Clearly the democracy had been overthrown for all intents and purposes well before these "Hellenic youth," whoever they may have been, burst into the Council Chamber and staged the actual and final coup.  It is also clear that, despite their manifestly illegal behavior, the 400 clung firmly to at least the forms of legality.  The Assembly continued to meet, to have motions and speakers, and to vote, even though all speakers had been pre-determined and coordinated in advance, and everyone else was intimidated into silence.  Presumably the clubs had done a certain amount of advance planning and staging before (such is the nature of any caucus), but the nature of the intimidation was unprecedented, even as the outward forms would seem unchanged to any casual observer.

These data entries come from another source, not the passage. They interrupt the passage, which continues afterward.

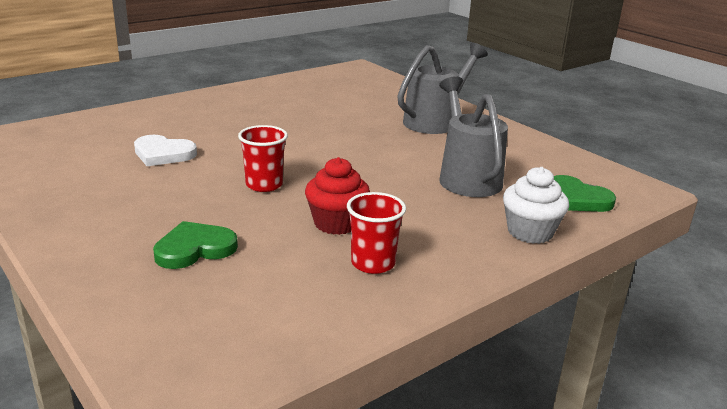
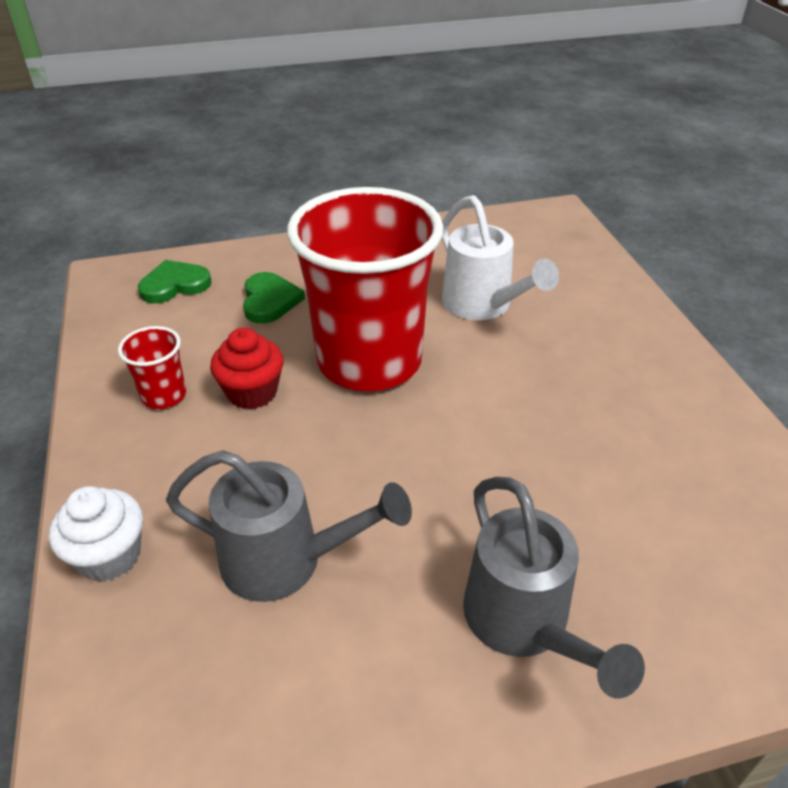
camera: 115 degrees right, 15 degrees up
(163, 154) = (483, 305): white heart -> white watering can
(264, 185) = (369, 361): red cup -> red cup, size x2.46
(577, 199) = (137, 678): green heart -> green heart (174, 285)

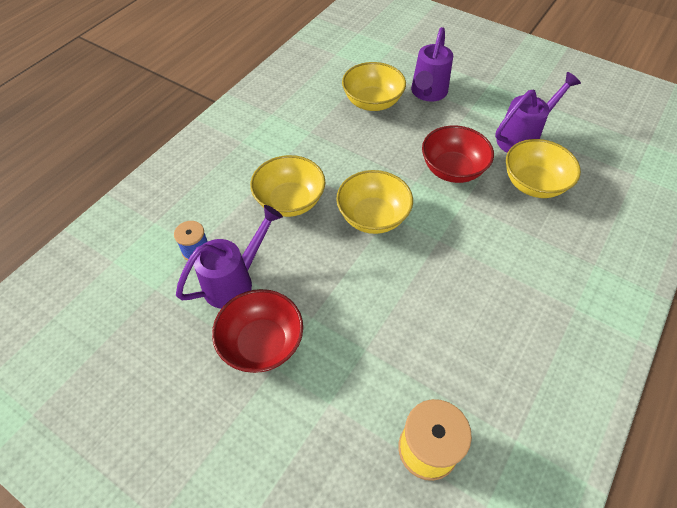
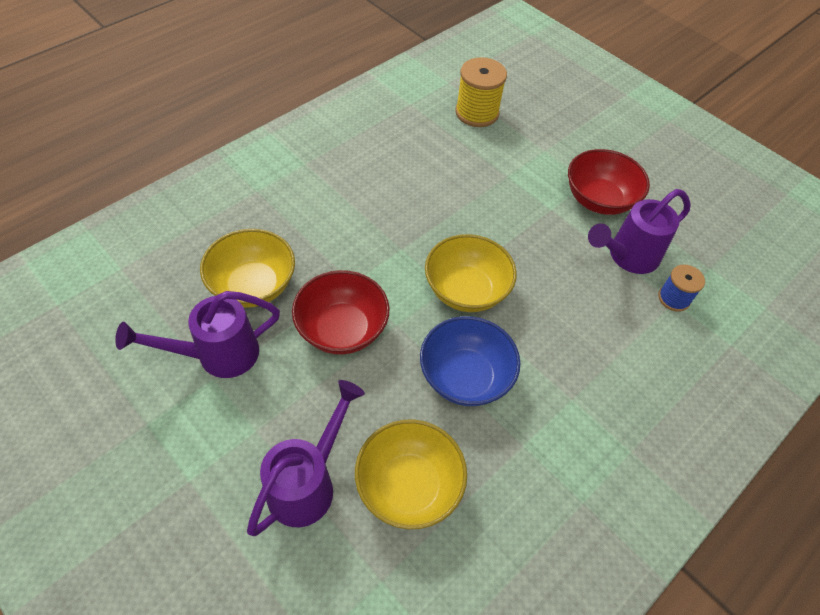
camera: 170 degrees left, 0 degrees up
(290, 201) = (563, 334): yellow bowl -> none
(356, 159) = (465, 377): none -> blue bowl

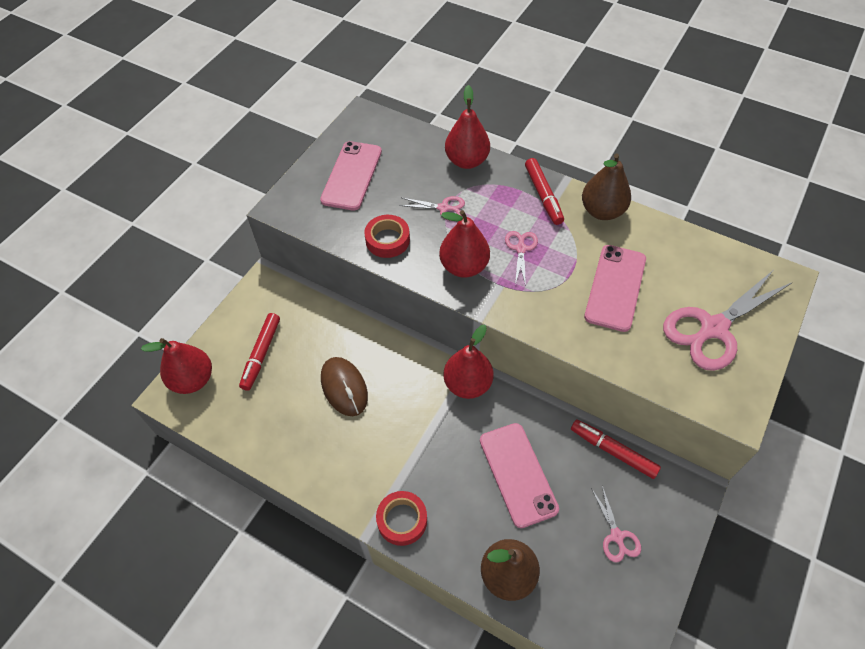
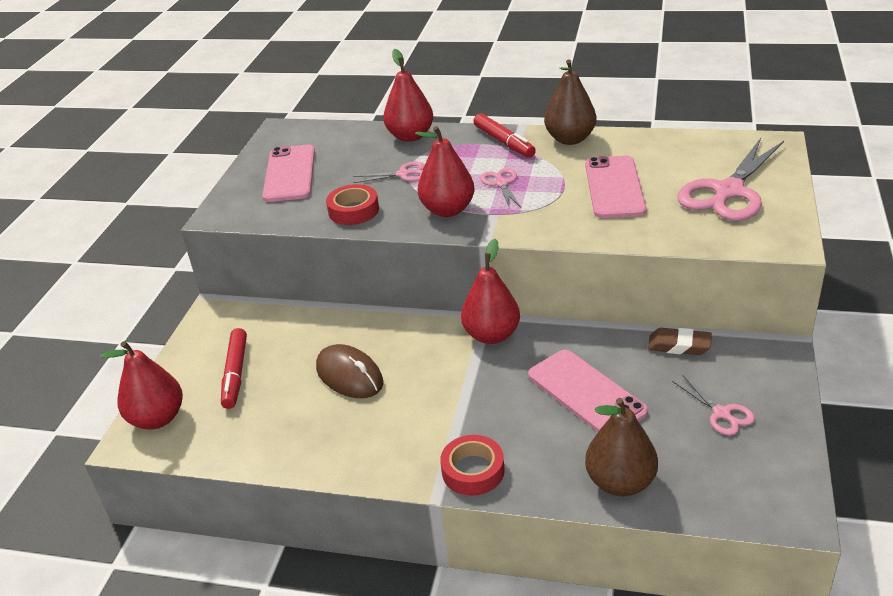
camera: 15 degrees left, 20 degrees down
(613, 451) = (679, 346): red marker -> brown eraser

To the modern reader, it all seems disturbingly familiar.  I do not think it is too great a violation of Godwin's Law to think of Hitler's Enabling Act of 1933.  The Republic had, for all intents and purposes, been overthrown.  Hitler's Brown Shirts ruled the streets and intimidated his opponents.  The Act, by passing the Reichstag, maintained the forms of legality, but effectively ended the Republic and established Hitler as dictator.  When Hitler did not have the necessary 2/3 vote to pass the measure, he simply had all the Communist deputies arrested, together with enough Social Democrats to ensure him the 2/3 necessary.  His Brown Shirts surrounded the building, a clear threat to anyone bold enough to resist.  The Catholic Center Party was persuaded to vote yes by promises to respect Catholic autonomy.  Only the Social Democratic chairman dared speak against the Act. Only the Social Democrats dared vote against it.  (Most of them then went into exile).  But can anyone seriously believe that if the Catholic Center Party had found a similar courage and denied Hitler his 2/3 majority, it would have made any difference?  Neither would it have made any difference for the Assembly to have voted down Antiphon's proposed constitution.  In both cases the rule of law had been overthrown.  The only question was whether it would provide a formal cloak to cover its overthrow or not.  In both cases, the rule of law buckled and did so.  In neither case would it have mattered if it had not.

Next up:  The coup overthrown

UPDATE:  Ah, the perils of the amateur historian!  It appears the names of Pythodorus, Melobius, and Cleitophon are not quite so unknown as I thought.  A Melobius was among the Thirty Tyrants  who seized power after the war.  And the archon under the Thirty was Pythodorus.  It is possible, of course, that these were simply other men with the same name, but it seems more likely that the one who introduced the motion to give power to the 400 and the one who spoke in support of it would hold important office under the Thirty as well.  Cleitophon, who was possibly a moderating influence, gets a later mention as well.  Aristotle names him, along with Archinus, Anytus, and Theramenes as wanting to reign in the democracy but not belonging to any conspiracies against it.  Of these Theramenes joined the Thirty but was executed when he protested its excesses, while Archinus and Anytus went into exile and played major roles in restoring the democracy.  Cleitophon's further actions under the Thirty are unknown.

*Thucydides does not so much as hint at why they would hold an Assembly in a vulnerable location.  George Grote (p. 265) suggests that it was to protect the conspirators from violent reaction against their proposals, and to give them a good excuse to have their own armed forces present, both as protection against foreign soldiers, and to intimidate the Assembly.
**One such proposal was made in the early years of the war, to set aside 1,000 talents and 100 ships not to be used unless Athens came under attack with a fleet.  This reserve was finally tapped at the time of the Chios revolt.
***It should go without saying that if there are 5,000 participants and a Council of 400 serving one-year terms, then limiting then to a single term would not be practical, since one out of every 12.5 participants would be on the Council at any given time.